J’aime tout particulièrement les lundis matin

 »Si, d’après cette trop longue description, un peintre prenait son crayon, produirait-il une esquisse ressemblante au château ? Je ne le crois pas ; et cependant ma mémoire voit l’objet comme s’il était sous mes yeux ; telle est dans les choses matérielles l’impuissance de la parole et la puissance du souvenir ! », Chateaubriand, livre premier, chapitre 7, des  »Mémoires d’outre-tombe ».

Je l’ai écrit souvent dans mes notes à propos de la faiblesse du langage. C’est particulièrement vrai pour un exercice tel que la description d’un lieu pittoresque comme Combourg. C’est vrai que la peinture est mieux adaptée et se situe entre le travail de mémoire et de prise de vues, la photographie a supprimé l’un et le numérique l’autre, laissant pléthore d’images, supprimant la subjectivité de l’auteur. Du coup la description de Chateaubriand est bien plus intéressante qu’une de ces machines à saisir en quantité des clichés sans âme.

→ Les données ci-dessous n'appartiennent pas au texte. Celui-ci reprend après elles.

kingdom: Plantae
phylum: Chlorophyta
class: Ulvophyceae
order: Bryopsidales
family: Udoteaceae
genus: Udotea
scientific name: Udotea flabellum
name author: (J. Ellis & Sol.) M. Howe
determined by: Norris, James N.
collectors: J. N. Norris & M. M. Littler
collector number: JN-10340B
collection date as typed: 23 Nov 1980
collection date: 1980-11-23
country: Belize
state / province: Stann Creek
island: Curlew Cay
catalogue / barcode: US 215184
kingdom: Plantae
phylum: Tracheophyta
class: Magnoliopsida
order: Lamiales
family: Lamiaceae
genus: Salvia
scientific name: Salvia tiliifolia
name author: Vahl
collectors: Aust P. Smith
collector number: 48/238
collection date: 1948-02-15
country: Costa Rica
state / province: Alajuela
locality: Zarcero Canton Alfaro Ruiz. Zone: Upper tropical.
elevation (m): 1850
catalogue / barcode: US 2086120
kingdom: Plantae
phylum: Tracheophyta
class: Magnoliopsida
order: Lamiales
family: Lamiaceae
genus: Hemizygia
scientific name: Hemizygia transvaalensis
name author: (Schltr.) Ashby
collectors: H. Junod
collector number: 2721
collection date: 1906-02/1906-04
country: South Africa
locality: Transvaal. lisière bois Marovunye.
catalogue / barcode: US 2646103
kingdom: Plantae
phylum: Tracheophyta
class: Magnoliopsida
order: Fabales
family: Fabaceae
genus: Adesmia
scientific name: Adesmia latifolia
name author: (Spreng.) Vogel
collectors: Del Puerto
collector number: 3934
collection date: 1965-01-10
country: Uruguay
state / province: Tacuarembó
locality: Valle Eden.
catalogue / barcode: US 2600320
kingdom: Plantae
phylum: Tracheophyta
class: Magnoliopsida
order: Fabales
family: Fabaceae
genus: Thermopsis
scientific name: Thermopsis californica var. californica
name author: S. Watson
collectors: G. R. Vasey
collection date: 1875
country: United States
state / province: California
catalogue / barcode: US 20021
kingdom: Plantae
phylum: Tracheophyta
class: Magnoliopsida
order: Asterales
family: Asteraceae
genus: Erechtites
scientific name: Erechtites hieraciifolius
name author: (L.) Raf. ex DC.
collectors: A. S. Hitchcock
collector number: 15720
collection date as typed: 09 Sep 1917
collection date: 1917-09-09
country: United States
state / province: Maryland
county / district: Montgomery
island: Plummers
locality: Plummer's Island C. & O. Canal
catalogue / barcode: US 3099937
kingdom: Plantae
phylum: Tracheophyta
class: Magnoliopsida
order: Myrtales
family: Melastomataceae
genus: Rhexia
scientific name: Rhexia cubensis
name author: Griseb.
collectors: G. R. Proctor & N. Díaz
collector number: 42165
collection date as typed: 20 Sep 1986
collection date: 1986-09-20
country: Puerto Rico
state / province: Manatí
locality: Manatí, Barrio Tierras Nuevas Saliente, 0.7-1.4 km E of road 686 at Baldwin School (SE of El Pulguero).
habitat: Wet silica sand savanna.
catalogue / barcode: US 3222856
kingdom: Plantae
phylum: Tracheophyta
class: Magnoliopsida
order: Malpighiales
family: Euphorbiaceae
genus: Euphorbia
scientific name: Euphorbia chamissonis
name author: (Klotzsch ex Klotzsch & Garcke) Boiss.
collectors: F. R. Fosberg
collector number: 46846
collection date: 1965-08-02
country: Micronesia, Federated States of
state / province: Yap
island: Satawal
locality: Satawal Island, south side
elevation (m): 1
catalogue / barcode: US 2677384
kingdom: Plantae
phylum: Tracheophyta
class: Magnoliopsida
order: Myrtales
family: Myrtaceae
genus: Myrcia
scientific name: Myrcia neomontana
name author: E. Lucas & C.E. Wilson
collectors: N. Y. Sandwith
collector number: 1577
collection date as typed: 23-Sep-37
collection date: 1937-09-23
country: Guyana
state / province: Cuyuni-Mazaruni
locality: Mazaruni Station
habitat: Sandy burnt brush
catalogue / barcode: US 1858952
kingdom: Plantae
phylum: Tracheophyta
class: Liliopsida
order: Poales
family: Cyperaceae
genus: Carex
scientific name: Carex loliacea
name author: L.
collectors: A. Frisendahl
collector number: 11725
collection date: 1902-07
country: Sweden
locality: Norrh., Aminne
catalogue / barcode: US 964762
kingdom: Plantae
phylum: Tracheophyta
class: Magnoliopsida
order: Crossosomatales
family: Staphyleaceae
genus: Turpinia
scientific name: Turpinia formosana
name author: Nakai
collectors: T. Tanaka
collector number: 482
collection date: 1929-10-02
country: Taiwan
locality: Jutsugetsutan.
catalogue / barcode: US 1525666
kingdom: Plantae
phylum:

Livre deuxième, chapitre 2 :  »la mémoire est souvent la qualité de la sottise ; elle appartient généralement aux esprits lourds, qu’elle rend plus pesants par le bagage dont elle est surcharge… sans la mémoire… notre existence se réduirait aux moments successifs d’un présent qui s’écoule sans cesse… notre vie est si vaine qu’elle n’est qu’un reflet de notre mémoire ». J’allais réfuter cet avis pessimiste, comme il se doit d’un Dead Man, quand mon fils, Maximilien, dans sa lourdeur habituelle est venu opportunément me déranger. Comme moi, il a une bonne mémoire : J’ai appris par cœur tous les textes de Latin présentés au BAC de telle sorte que je savais mot pour mot traduire ces textes, incluant les fautes de frappe de la correction de mon professeur. L’illusion fut parfaite, j’ai eu 14 sur 20, alors que j’aurais été bien en peine de déchiffrer d’autres textes pris au hasard. Comme moi, il est pénible, donnant son avis sur tout, un vrai perroquet. Au final, la citation de Chateaubriand me fit rire comme beaucoup de ce que j’ai lu dans ses  »Mémoires de (ma) vie » en première partie. Il y a des brins de naïveté dans ses réflexions. Le peu que j’ai lu me fait penser que son penchant pour la mélancolie ramolli sa pensée : on pourrait dire que son bonheur il le trouve après une bonne dose de malheur, le moment de calme après la tempête, une absolution par avance pour un instant de bonheur dont il ne s’accorderait pas le droit sans cela. Après tout, ce serait un comble pour un mémorialiste de ne pas avoir de mémoire.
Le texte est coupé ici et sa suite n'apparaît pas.